Les 13 comploteurs sont arrêtés dans l`après-midi de mercredi en présence des témoins le long de la plage du Lac Tanganyika. Le même soir, Gratien Rukindikiza sûrement lui aussi surpris par la réussite de l’opération, à travers son site sort un article sur cette arrestation mais tout en ne niant pas l`objectif visé par les comploteurs, il en minimise la portée tout en égrenant amalgame et contradiction. En effet, il fait un rapprochement facile entre cette arrestation justifiée puisqu`il ne nie pas les visées subversives et celle de Kadege et Ndayizeye en 2007. Il condamne le fait que l`opération ait été menée en présence des cameras au lieu de souligner l`importance de cette transparence d`avoir arrêté les subversifs en pleine réunion (ou peut être regrette-t-il cette arrestation). Il enchaîne en faisant un procès d`intention au pouvoir CNDD-FDD qui risque d`étendre les arrestations aux civils alors que lui qui sait tout, est sûr que les mutins n`avaient aucun contact avec les civils. Il attribue des mauvais points aux chefs d`Etat-major inexpérimenté sorti de la forêt par rapport à son ministre chevronné et plein de tact formé à l`école de l`Armée (de sinistre mémoire pour certains), manipulation qui ne manque pas chez cet ex officier des FAB reconverti paraît-il aux services de renseignements étrangers, il oppose le chef de l`Etat-major aux services de renseignements burundais qui ne savaient rien si l`armée ne leur avait pas informé de la gronde qui grandissait chez des militaires.

Sans vergogne, il ose affirmer que la rébellion au sein de l`armée conduite par des sous-officiers était sans gravité (le Sergent Samuel Doe a été Président d’un pays) même si elle devait emporter au passage quelques généraux avant de contraindre le Président de la République aux négociations qui nous rappellent la triste épisode ayant suivi l`assassinat du Président Ndadaye, lui-même ligoté, torturé à mort par des mutins en présence du chef d`Etat-major de l`époque qui l`avait livré. La similitude est frappante avec ce qui s`est passé en 1993 où tout à commencé avec des ballons d`essai des putschistes au mois de juillet avant d`être fatal dans la nuit du 21 Octobre 1993.
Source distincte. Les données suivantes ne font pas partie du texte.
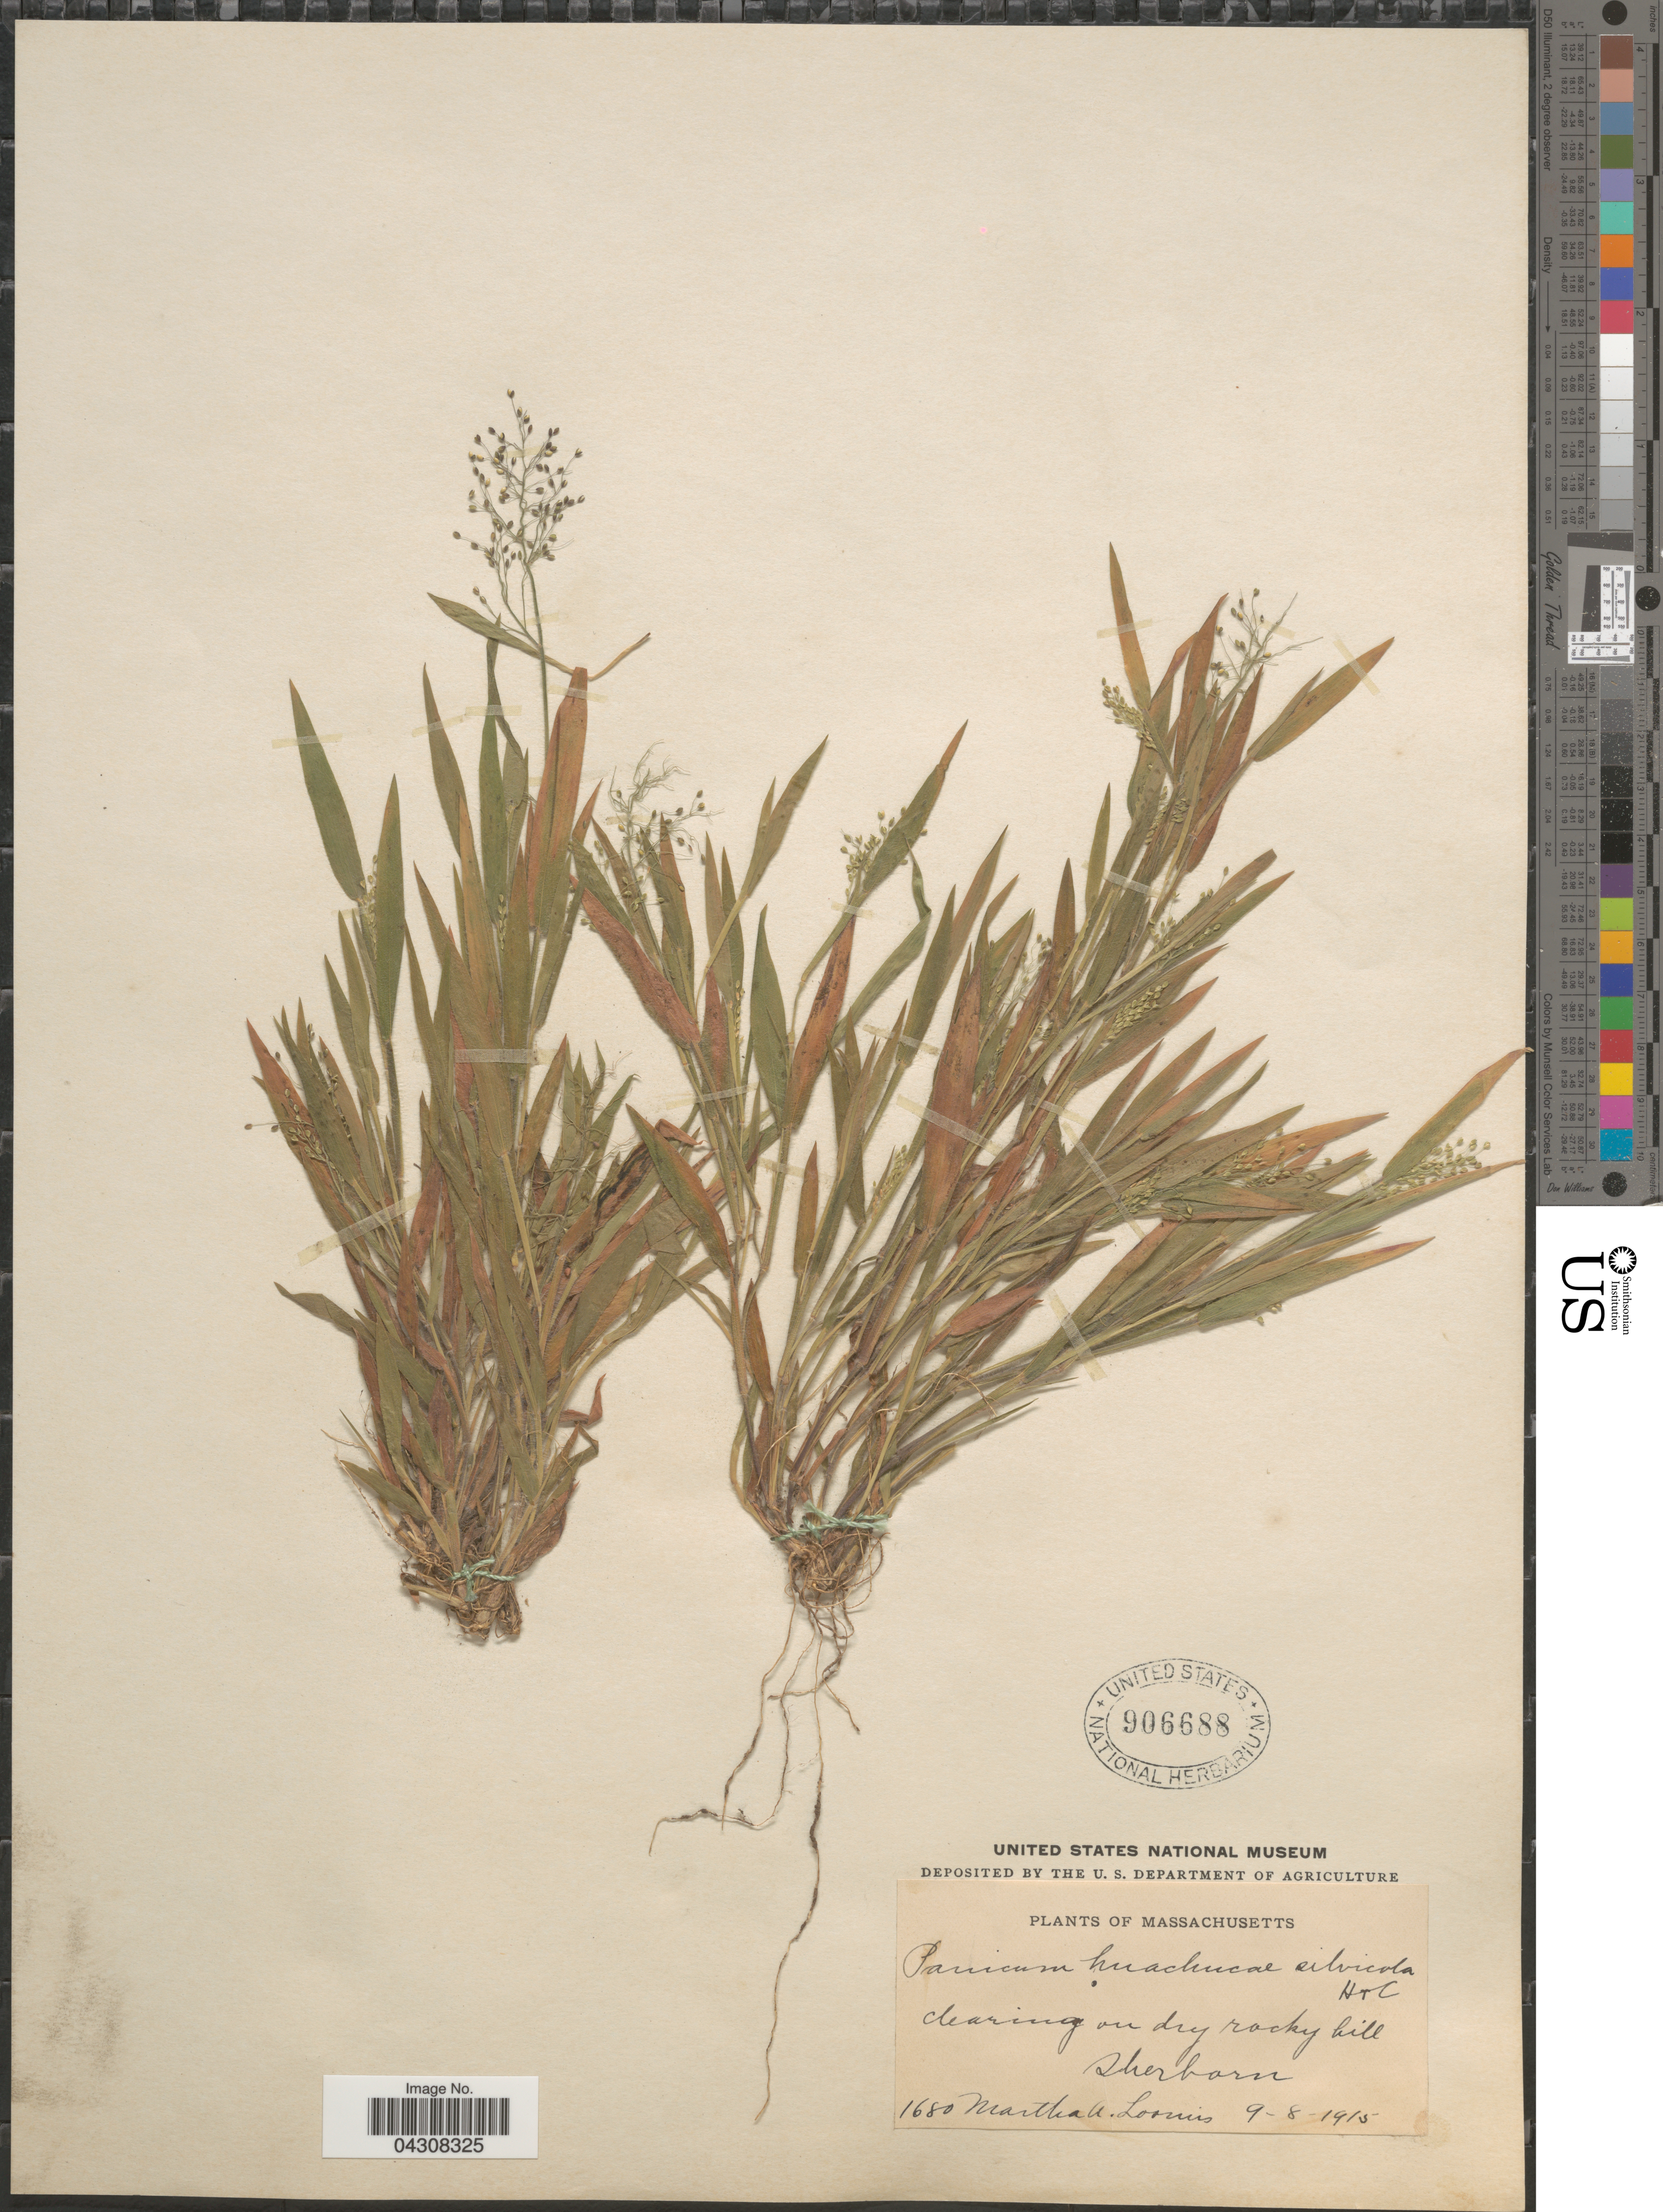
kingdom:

Pourtant, jusqu’à ce jour Monsieur Rukindikiza Gratien qui nous affirme être au courant de tout ce qui se passe, que rien n’échappe à sa vigilance et de surcroît était en charge de la sécurité de la personne du Président de la République Mélchior Ndadaye ne nous a pas encore tout dit, il est temps qu’il profite du nouveau climat de vérité réconciliation pour se préparer pour nous dire enfin comment ceux qui ont assassiné la personne dont il était en charge ont pu déjouer sa vigilance affûtée, à moins que…. Il est à constater que jusqu’à présent il ne nous a donné que la version de l’opération KATEMO pour expliquer la mort du Président. Devons-nous en attendre d’avantage ? Autrement, qu’il cesse de manipuler l’opinion nationale en déversant sa haine tribale à peine voilée car depuis 3 ans il ne traque que les responsables politiques d’ethnie hutu en encensant ses congénères même quand leur comportement laisse à désirer. Certes, il faut pardonner le cycle de violence que la dictature avait imposé et fait subir une partie des citoyens, il faut réconcilier et consolider la paix, il faut reconstruire le pays mais tout cela ne donne pas le droit à certains de continuer à remuer le couteau dans la plaie encore béante des victimes d’autres coups d’Etat non avortés à temps. Pardonner n’est pas synonyme d’oublier. Loin de là.